▶ _Task brief_:
In the entries below, substitute "strumenti di analisi" for "tool analitici" in the stretch from the line containing "Zurigo (Svizzera) 2026" through the line containing "servizi video all'estero", and give those lines again with nothing else changed.

#### Task inputs ####

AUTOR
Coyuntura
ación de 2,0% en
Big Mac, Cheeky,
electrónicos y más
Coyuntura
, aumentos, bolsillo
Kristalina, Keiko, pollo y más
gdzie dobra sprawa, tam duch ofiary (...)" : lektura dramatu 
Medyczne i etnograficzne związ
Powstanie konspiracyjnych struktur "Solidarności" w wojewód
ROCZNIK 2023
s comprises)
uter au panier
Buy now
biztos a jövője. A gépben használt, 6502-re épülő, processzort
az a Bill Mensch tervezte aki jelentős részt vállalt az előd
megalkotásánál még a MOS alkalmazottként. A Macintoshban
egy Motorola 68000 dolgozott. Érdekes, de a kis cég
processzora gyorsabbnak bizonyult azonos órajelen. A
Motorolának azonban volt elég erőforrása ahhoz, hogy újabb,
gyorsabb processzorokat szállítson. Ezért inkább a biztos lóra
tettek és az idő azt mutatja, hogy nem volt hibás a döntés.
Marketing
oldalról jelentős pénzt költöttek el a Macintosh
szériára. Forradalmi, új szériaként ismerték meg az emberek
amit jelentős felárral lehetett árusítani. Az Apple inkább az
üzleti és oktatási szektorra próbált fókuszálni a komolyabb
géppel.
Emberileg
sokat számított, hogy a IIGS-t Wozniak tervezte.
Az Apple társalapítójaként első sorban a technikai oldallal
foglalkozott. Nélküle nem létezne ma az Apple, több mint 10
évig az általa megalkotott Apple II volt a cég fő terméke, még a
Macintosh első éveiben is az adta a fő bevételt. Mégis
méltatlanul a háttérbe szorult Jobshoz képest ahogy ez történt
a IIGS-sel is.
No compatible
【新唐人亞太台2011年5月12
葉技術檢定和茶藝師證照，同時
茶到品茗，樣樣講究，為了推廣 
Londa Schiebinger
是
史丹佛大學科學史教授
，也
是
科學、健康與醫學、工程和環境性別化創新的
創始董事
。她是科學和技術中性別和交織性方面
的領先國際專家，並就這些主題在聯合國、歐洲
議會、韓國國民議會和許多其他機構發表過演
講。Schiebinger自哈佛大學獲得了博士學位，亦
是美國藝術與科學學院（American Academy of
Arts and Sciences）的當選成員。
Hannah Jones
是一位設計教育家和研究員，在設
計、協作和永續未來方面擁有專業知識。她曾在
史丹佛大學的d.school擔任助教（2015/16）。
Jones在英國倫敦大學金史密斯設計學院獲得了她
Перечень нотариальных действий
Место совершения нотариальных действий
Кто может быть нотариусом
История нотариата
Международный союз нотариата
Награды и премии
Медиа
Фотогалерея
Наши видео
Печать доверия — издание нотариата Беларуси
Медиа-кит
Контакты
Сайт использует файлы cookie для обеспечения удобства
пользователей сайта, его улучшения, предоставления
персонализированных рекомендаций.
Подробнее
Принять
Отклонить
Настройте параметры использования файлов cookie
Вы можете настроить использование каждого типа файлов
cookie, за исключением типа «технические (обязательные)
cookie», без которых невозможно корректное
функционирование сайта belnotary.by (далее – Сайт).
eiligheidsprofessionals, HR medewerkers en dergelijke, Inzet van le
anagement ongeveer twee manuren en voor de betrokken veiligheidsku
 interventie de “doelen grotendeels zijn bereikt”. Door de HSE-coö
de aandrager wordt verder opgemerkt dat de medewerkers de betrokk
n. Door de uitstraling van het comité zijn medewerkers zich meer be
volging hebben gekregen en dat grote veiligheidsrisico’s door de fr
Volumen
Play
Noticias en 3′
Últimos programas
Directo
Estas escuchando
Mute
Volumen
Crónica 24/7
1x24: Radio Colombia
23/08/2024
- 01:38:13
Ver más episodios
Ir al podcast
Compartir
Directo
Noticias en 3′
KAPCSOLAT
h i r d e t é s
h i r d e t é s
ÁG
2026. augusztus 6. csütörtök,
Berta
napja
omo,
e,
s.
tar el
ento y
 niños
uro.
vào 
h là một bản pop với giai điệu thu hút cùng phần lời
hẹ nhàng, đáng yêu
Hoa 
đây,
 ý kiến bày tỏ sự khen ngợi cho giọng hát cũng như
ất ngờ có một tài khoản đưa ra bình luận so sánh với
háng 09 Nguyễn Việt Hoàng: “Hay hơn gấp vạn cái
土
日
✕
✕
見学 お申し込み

####
#### Task inputs ####

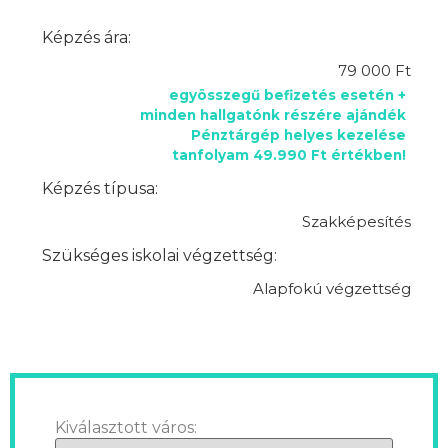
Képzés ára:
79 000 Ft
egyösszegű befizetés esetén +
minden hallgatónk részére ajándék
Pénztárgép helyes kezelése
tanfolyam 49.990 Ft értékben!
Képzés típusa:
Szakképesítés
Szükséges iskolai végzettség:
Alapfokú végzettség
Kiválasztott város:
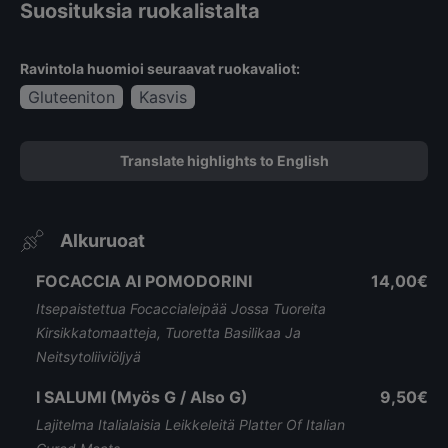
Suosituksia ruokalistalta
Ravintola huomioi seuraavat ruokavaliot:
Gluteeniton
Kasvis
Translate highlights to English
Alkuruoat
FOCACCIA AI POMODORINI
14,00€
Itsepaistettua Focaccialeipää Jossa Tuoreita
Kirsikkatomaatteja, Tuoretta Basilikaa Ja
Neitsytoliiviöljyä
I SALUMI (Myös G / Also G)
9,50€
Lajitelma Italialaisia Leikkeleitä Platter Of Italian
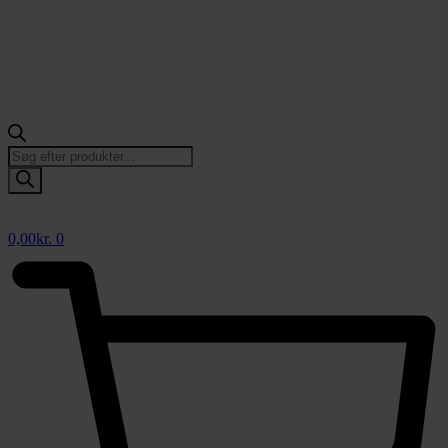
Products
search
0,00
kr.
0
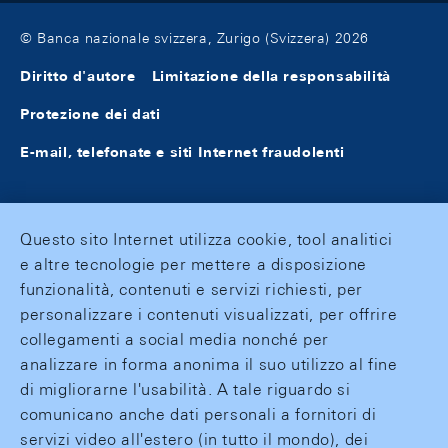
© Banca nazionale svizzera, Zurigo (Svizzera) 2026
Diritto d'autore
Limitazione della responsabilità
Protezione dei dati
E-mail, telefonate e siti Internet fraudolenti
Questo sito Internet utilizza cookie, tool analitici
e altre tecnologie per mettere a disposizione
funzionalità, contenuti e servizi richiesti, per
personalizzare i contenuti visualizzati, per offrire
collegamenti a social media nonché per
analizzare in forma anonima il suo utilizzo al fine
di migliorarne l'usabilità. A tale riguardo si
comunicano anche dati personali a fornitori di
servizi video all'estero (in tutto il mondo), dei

####

▶ _Response_:
© Banca nazionale svizzera, Zurigo (Svizzera) 2026
Diritto d'autore
Limitazione della responsabilità
Protezione dei dati
E-mail, telefonate e siti Internet fraudolenti
Questo sito Internet utilizza cookie, strumenti di analisi
e altre tecnologie per mettere a disposizione
funzionalità, contenuti e servizi richiesti, per
personalizzare i contenuti visualizzati, per offrire
collegamenti a social media nonché per
analizzare in forma anonima il suo utilizzo al fine
di migliorarne l'usabilità. A tale riguardo si
comunicano anche dati personali a fornitori di
servizi video all'estero (in tutto il mondo), dei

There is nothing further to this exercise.